IFS implementation guide: phases, best practices and pitfalls

EX EX10 Team · November 28, 2025 · 8 min read

A successful IFS implementation runs through six phases — discover, design, build, migrate & test, go-live, and adopt — with a standard-first mindset that minimises customisation and protects your future upgrade path.

Key takeaways
  • Adopt standard IFS first; customise only for lasting advantage.
  • Adoption, not go-live, is the real measure of success.
  • Clean architecture today is what keeps future upgrades cheap.

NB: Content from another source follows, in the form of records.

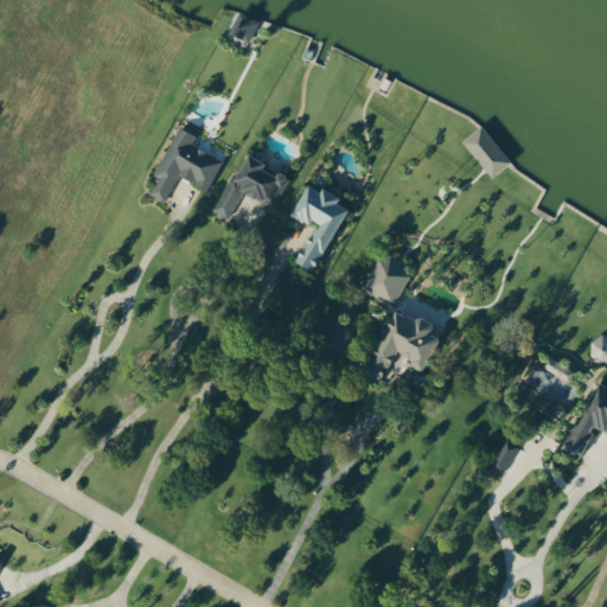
[(491,177),(510,161),(480,125),(461,140),(491,177)]
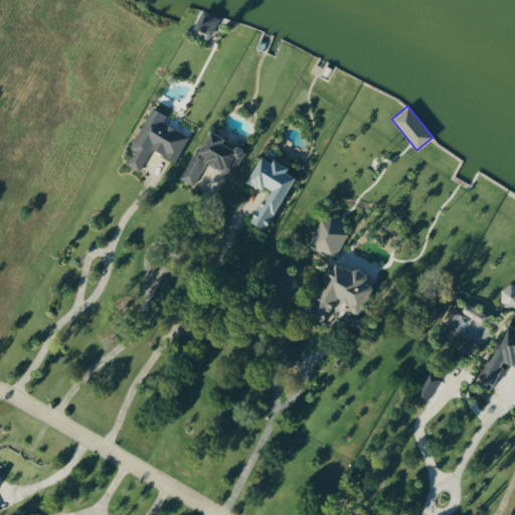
[(161,121),(165,114),(151,107),(129,149),(133,151),(126,164),(139,171),(151,148),(175,161),(188,135),(161,121)]
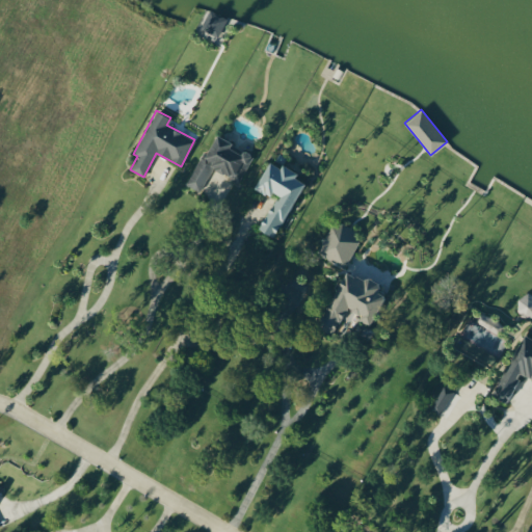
[(187,185),(200,191),(211,167),(239,181),(253,155),(242,150),(241,153),(229,148),(232,141),(214,132),(187,185)]
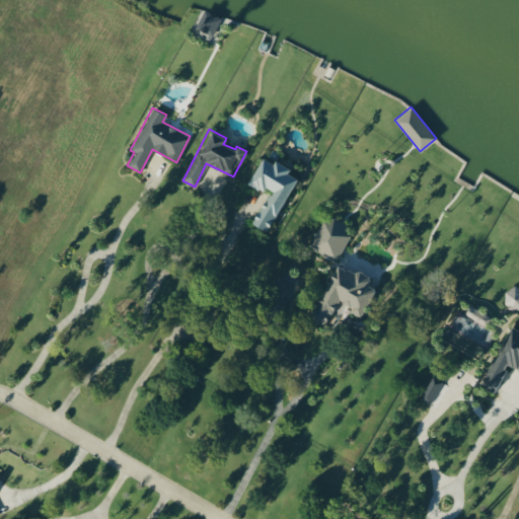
[(268,231),(296,177),(288,172),(290,167),(275,159),(273,162),(262,156),(248,181),(269,192),(252,222),(268,231)]
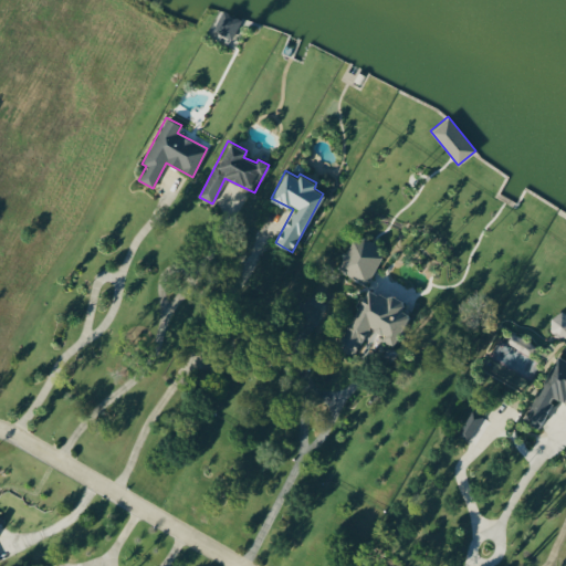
[(357,234),(337,269),(366,284),(385,250),(357,234)]
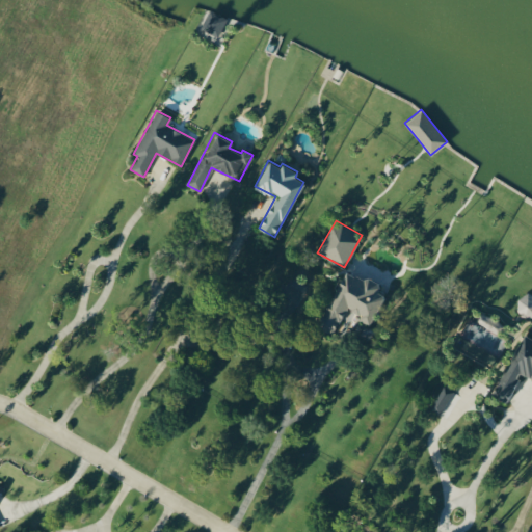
[(319,327),(335,334),(344,311),(371,322),(382,294),(376,292),(379,284),(343,269),(319,327)]
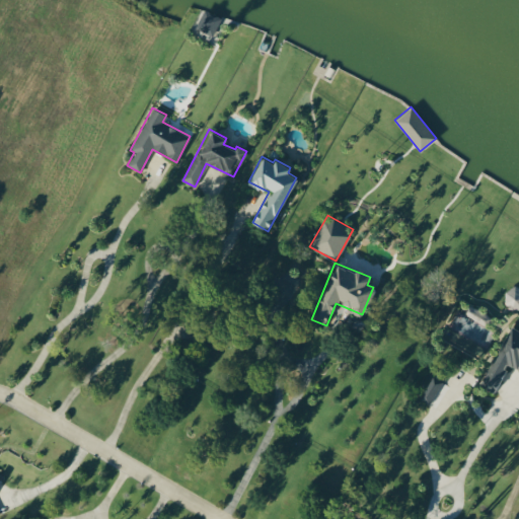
[(518,307),(518,287),(508,286),(506,306),(518,307)]
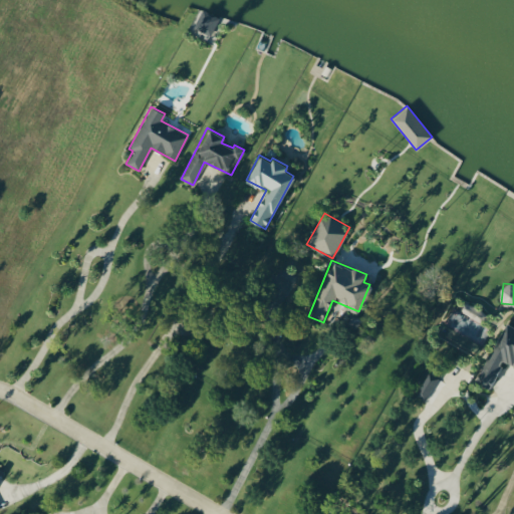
[(476,383),(489,389),(502,359),(513,364),(513,328),(503,323),(476,383)]
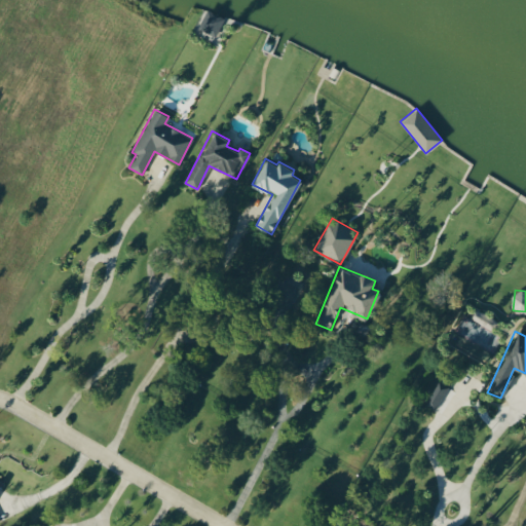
[(448,386),(439,381),(424,404),(434,409),(448,386)]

The phases of an IFS implementation

Most IFS programmes follow a recognisable lifecycle. The detail varies by scope, but the shape is consistent — and skipping steps is where risk creeps in.

Best practices

The habits that separate smooth implementations from troubled ones:

  • Map your processes to standard IFS before designing customisations
  • Keep an upgrade-friendly, well-documented architecture
  • Treat data migration as a first-class workstream, not an afterthought
  • Invest in training and change management for real adoption

Common pitfalls

And the traps to avoid:

  • Over-customising instead of adopting standard capability
  • Under-resourcing the internal team and SMEs
  • Leaving testing and data migration too late
  • Measuring success by go-live date alone

Step by step

  1. 1

    Discover & design

    Agree scope, map processes to standard IFS, and produce an upgrade-friendly solution architecture.

  2. 2

    Build & configure

    Configure first; customise only where it creates lasting advantage.

  3. 3

    Migrate & test

    Run structured data migration and layered testing (unit, process, UAT).

  4. 4

    Go-live

    Execute a controlled cutover with clear readiness criteria and hypercare.

  5. 5

    Adopt

    Train, support and reinforce so the organisation truly adopts IFS.

Frequently asked questions

How long does an IFS implementation take?

A focused single-site rollout can take a few months; multi-entity, multi-site global programmes take longer. Scope, modules and data complexity are the main drivers.

What is the biggest cause of IFS implementation failure?

Over-customisation and weak governance, followed by underestimated data and integration work. A standard-first approach with strong governance prevents most issues.